The plot of the RSS, AIC and BIC for this complex VES is shown below. The minimum value of RSS is obtained for \(9\) layers while only \(4\) layers are needed if the AIC and BIC are the applied criteria.

pc1 <- ggplot() + geom_line(aes(x = Layers, y = RSS), data = cmplx.all.measures.df) + 
  xlab("Number of Layers") + 
  ylab("RSS") + 
    ggtitle("a) Residual Sum of Squares") 
pc2 <- ggplot() + geom_line(aes(x = Layers, y = AIC), data = cmplx.all.measures.df) + 
  xlab("Number of Layers") + 
  ylab("AIC")+ 
    ggtitle("b) Akaike Information Crit.")
pc3 <- ggplot() + geom_line(aes(x = Layers, y = BIC), data = cmplx.all.measures.df) + 
  xlab("Number of Layers") + 
  ylab("BIC") + 
    ggtitle("c) Bayesian Information Crit.")
grid.arrange(pc1,pc2,pc3,ncol=2)

The models chosen using different measures are shown in the following figure.

p1cmplx <- plot(ves.cmplx.rss, type = "ves", main = "9 Layers, Model Selection (RSS)")
p2cmplx <- plot(ves.cmplx.aic, type = "ves", main = "4 Layers, Model Selection (AIC)")
p3cmplx <- plot(ves.cmplx.bic, type = "ves", main = "4 Layers, Model Selection (BIC)")
grid.arrange(p1cmplx, p2cmplx, p3cmplx, nrow = 3)

Now, there are clear differences between the fitted models, and again the same model is chosen by the AIC and BIC measures. The first eight layers of the model chosen by the RSS measure clearly are defined by the fluctuations in the apparent resistivity values present in the middle part of the curve. In contrast, the first three layers of the model chosen by the AIC and BIC measures are equivalent to the first eight layers identified in the previously mentioned model.

References

Akaike, H. 1974. “A New Look at the Statistical Model Identification.” IEEE Transactions on Automatic Control 19 (6). Institute of Electrical; Electronics Engineers (IEEE): 716–23. doi:10.1109/tac.1974.1100705.

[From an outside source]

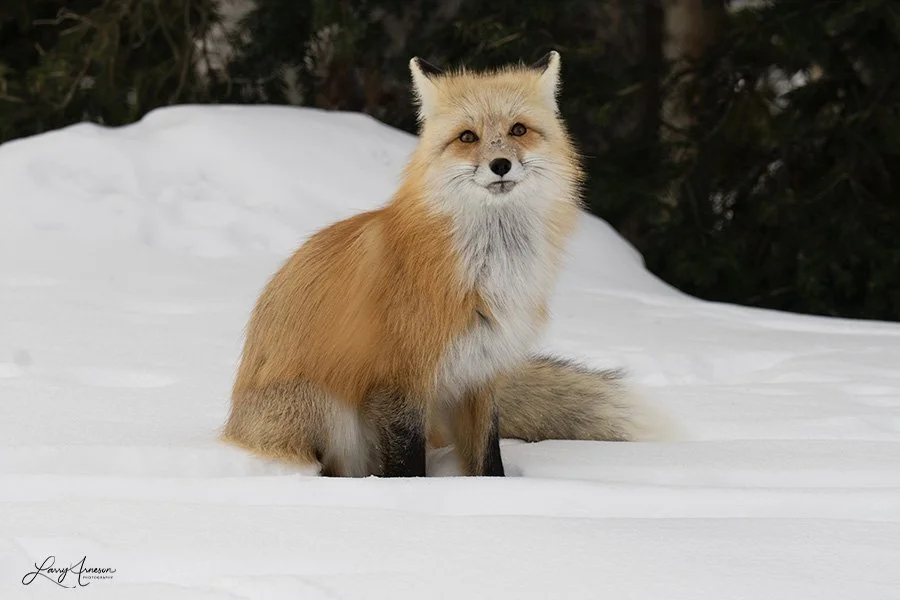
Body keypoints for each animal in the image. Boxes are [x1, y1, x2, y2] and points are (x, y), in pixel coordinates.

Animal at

Muiuane, E.A, and L.B Pedersen. 1999. “Automatic 1d Interpretation of DC Resistivity Sounding Data.” Journal of Applied Geophysics 42 (1). Elsevier BV: 35–45. doi:10.1016/s0926-9851(99)00015-4.

Schwarz, Gideon. 1978. “Estimating the Dimension of a Model.” The Annals of Statistics 6 (2). Institute of Mathematical Statistics: 461–64. doi:10.1214/aos/1176344136.